<<<<

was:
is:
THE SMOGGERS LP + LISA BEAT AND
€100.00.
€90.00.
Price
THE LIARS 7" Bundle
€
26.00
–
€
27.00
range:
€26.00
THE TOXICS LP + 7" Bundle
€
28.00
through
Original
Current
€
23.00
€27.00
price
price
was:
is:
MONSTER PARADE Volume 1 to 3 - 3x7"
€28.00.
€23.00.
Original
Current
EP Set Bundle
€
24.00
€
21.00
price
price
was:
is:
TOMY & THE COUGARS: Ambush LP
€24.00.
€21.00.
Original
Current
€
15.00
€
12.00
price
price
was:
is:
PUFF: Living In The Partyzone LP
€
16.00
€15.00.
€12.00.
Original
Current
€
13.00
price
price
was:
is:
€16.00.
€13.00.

>>>>
<<<<

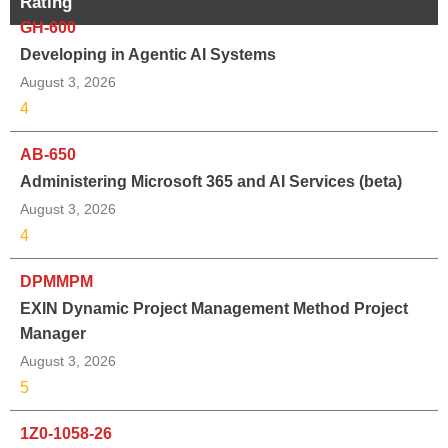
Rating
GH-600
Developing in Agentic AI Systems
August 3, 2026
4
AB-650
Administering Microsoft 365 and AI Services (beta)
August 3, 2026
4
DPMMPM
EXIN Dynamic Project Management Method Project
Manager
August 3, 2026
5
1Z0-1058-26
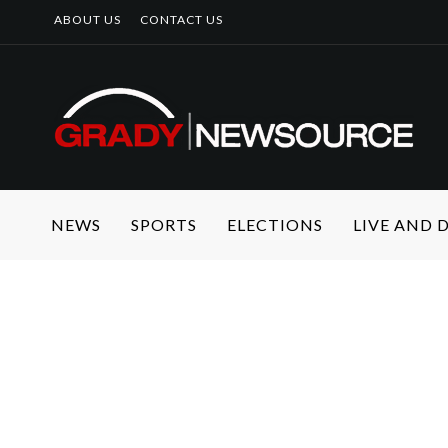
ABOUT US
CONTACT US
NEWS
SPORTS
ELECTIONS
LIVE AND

>>>>

- [Your objective] Which lines above hold the string "Bundle"? Copy each of them.

- [Answer]
THE LIARS 7" Bundle
THE TOXICS LP + 7" Bundle
EP Set Bundle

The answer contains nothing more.